Use safetensors in addition to python pickle files (.pth) for tensors and metadata by mhalle · Pull Request #3011 · MIC-DKFZ/nnUNet

mhalle · 2026-04-07T23:14:34Z

Summary

Replaces nnU-Net's .pth pickle checkpoints with a self-describing safetensors layout, with a backwards-compatible dual-write so existing tooling keeps working.

Why

nnU-Net's existing code calls torch.load(..., weights_only=False) everywhere it loads a checkpoint. As of PyTorch 2.6 the default is weights_only=True, and CVE-2025-32434 (CVSS 9.3, fixed in 2.6.0) demonstrated remote code execution through torch.load even with weights_only=True. nnU-Net checkpoints contain optimizer state and arbitrary init_args, so every legacy load takes the unsafe path. Distributing pretrained .pth models to third parties is now distributing a known attack vector.
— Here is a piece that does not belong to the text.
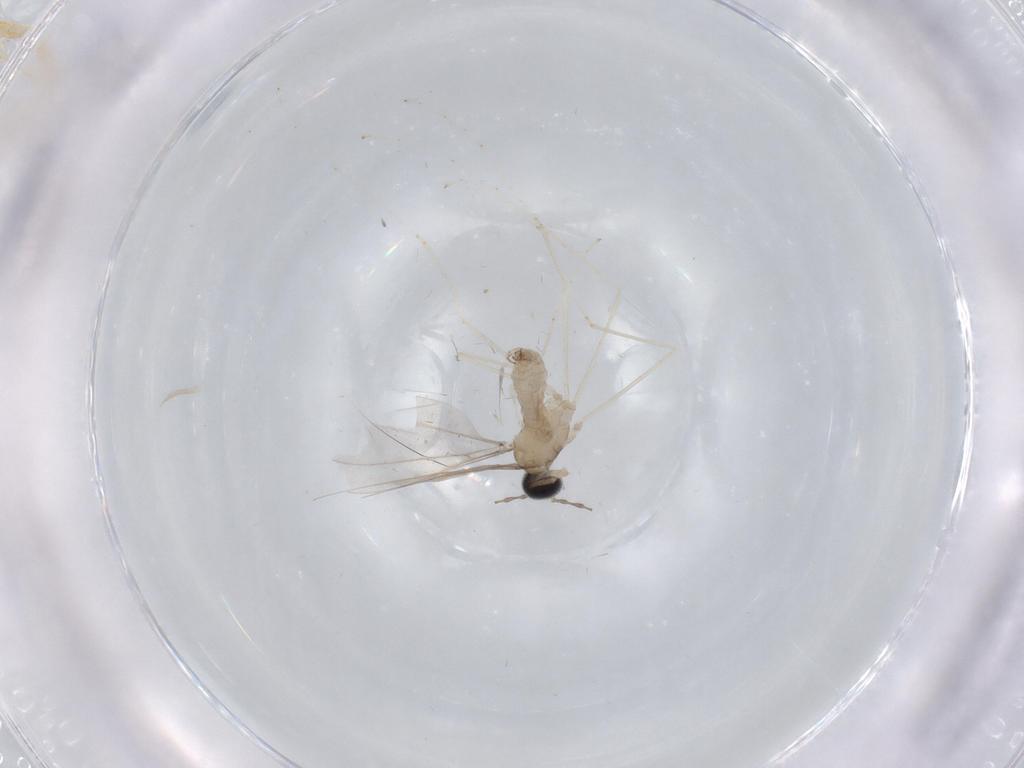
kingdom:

There is also a portability angle: .pth files are PyTorch pickle archives, so MLX, JAX, ONNX runtimes, and native C++ inference cannot deserialize them without taking a hard torch dependency purely to load weights. safetensors is framework-agnostic by design — the MLX inference port for Apple Silicon already uses this to provide a torch-free runtime.

What changes

For a checkpoint named checkpoint_final.pth the trainer now writes:

File	Group	Contents
`checkpoint_final.safetensors`	inference	Network weights only. Has `weight_layout=torch_ncdhw` in the safetensors metadata header so non-PyTorch loaders can transpose deterministically.
`checkpoint_final.json`	inference	Inference metadata only: `init_args`, `trainer_name`, `inference_allowed_mirroring_axes`. Small.
`checkpoint_final.trainer_state.safetensors`	trainer state	Optimizer + grad_scaler tensors, flattened with dotted keys (`optimizer.state.<param_id>.<buffer_name>`).
`checkpoint_final.trainer_state.json`	trainer state	Trainer Python state: `current_epoch`, `_best_ema`, `logging`, plus skeletons for the optimizer and grad_scaler dicts with tensor placeholders.
`checkpoint_final.pth`	(legacy)	Legacy pickle. Written by default for backwards compat; opt out with `nnUNet_save_pth=0`.

The two inference files are the full distribution artifact for a pretrained model — ship them and a third party can run inference without ever touching pickle. The two trainer state files are needed only to resume training and contain no information that an inference user needs (or that you may want to expose: logging carries the full training-loss history, which can fingerprint a dataset). The trainer-state pair is omitted entirely if the checkpoint has no optimizer state.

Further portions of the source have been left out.